Yvonne must have sensed what hung in the balance, because she never again broached the subject of “what happened to Madeleine.”

Mimi stands, muffin pan in hand, poised to open the oven when the red light extinguishes. Jack laughs and says, “I don’t know, I’ll ask her”—and to Mimi, “Yvonne wants to know how come you never bring me down home any more.”

“You tell her I don’t want les belles de Bouctouche stealing you away.” The light goes out and she slides the pan into the oven.

Dark, dark, far back in the back of her mind is a shadow. She never turns to look. It wafts from time to time toward the front, where it settles momentarily, like a veil, before retreating once more. The breath that lifts the veil and carries it is shaped into words as it passes through the lacework. The words must never be spoken and she does not heed them: did my child’s father touch her?

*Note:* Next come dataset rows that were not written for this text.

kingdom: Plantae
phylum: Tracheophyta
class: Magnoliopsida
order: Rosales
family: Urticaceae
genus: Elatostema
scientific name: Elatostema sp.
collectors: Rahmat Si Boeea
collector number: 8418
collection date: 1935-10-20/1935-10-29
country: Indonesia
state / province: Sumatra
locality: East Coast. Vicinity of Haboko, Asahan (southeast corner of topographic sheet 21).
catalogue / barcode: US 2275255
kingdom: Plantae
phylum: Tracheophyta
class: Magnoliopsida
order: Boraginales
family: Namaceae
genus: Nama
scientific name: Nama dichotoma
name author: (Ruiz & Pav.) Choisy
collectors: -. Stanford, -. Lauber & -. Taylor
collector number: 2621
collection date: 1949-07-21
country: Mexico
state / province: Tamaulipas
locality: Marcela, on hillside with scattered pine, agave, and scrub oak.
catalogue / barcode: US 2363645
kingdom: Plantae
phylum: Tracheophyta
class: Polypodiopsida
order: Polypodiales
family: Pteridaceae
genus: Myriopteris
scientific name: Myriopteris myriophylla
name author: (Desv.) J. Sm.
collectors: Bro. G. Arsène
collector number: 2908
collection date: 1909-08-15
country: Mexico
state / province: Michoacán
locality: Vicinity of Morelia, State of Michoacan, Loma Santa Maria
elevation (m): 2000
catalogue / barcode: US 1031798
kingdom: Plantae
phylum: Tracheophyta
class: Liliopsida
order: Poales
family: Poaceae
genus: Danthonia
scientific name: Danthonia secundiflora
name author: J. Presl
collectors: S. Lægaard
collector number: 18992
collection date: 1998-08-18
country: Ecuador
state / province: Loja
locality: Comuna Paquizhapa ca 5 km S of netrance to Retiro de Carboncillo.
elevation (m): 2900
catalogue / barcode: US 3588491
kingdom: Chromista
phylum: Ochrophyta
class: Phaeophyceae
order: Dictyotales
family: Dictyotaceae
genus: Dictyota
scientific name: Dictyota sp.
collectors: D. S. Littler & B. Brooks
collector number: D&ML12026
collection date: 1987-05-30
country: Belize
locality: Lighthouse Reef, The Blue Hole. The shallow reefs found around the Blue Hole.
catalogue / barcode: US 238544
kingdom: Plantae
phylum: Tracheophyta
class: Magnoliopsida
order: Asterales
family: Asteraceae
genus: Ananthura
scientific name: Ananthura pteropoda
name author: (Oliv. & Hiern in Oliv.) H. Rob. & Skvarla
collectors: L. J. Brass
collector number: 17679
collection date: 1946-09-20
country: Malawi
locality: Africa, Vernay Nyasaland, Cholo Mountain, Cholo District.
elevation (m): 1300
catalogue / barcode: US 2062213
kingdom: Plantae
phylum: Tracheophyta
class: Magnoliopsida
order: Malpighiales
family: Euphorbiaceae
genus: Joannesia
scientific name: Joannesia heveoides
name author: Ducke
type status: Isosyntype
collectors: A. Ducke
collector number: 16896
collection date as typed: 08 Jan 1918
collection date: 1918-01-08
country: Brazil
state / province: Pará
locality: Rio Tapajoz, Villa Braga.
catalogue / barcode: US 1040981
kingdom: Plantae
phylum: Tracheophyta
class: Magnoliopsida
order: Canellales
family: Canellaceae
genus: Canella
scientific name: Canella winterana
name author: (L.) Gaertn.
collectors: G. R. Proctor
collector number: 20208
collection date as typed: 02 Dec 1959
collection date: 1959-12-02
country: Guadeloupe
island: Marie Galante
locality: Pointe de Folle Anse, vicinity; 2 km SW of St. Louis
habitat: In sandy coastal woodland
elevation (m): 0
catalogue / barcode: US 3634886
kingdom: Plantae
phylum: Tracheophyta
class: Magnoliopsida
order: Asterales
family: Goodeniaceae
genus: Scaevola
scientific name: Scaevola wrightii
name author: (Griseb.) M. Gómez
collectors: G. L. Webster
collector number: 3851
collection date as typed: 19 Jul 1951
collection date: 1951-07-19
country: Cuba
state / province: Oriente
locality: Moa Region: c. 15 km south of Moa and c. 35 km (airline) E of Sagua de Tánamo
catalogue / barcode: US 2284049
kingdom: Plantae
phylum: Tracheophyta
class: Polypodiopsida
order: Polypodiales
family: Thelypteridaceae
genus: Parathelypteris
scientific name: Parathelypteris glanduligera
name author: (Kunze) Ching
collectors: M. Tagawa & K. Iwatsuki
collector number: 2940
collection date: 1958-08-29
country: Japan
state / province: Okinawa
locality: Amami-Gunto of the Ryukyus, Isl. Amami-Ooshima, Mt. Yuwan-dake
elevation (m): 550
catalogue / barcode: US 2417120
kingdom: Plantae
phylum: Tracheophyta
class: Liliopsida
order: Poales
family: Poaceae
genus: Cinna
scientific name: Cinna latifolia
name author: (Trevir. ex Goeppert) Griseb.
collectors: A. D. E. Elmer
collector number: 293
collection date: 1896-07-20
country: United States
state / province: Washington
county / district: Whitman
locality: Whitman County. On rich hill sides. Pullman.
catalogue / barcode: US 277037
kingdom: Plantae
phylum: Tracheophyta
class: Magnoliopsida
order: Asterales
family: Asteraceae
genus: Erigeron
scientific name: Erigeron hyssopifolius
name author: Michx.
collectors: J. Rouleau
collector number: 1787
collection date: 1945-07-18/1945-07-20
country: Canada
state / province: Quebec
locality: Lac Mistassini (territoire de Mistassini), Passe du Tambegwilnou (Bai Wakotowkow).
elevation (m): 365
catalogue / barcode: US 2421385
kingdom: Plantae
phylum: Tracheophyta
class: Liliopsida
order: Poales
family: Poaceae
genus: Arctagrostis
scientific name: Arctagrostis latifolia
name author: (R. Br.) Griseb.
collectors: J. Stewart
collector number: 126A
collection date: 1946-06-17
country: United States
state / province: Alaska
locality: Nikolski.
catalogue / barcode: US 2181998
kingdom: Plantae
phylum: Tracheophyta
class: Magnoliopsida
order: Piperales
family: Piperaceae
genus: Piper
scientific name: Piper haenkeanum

In Centralia, the look on the child’s face when she played — wrestled — with her father. The blood on her underpants, the little lies she told. No. Mimi squeezes her eyes shut and keeps busy. This is the kind of thought sent by the Devil. In whom she does not believe — a heresy for which, perhaps, she is being punished. So she has never asked her daughter, “Did someone touch you when you were small?”

Mimi is looking forward to meeting God. He will have some questions for her, but she has a few for Him. He doesn’t know everything, He can’t. He’s not a mother.

WHEN DO I FIND TIME TO WRITE? I’M WRITING RIGHT NOW

“WHAT ON EARTH is this?” asks Christine.

“It’s a barbecue.” Madeleine is on the balcony, tilted back on a kitchen chair with the phone and a mongrel accumulation of notes, trying to write.

“Really?”

“Yeah, it even bakes cakes.”

Christine stares at her. “Why would anyone want to bake a cake on a barbecue?”

“I thought you might like it.”

“I’m not your bloody wife, Madeleine.”

If you are an aspiring alcoholic, if you were abused by your parents, if you have a mysterious chronic condition and wish to find a reason for it, move in with someone who is trying to write. You need never look farther for the source of your pain.

Madeleine says, “I’ll cook supper, I’ll make paella.” She gets up, lifts a rounded lid in the centre of the barbecue. “See?”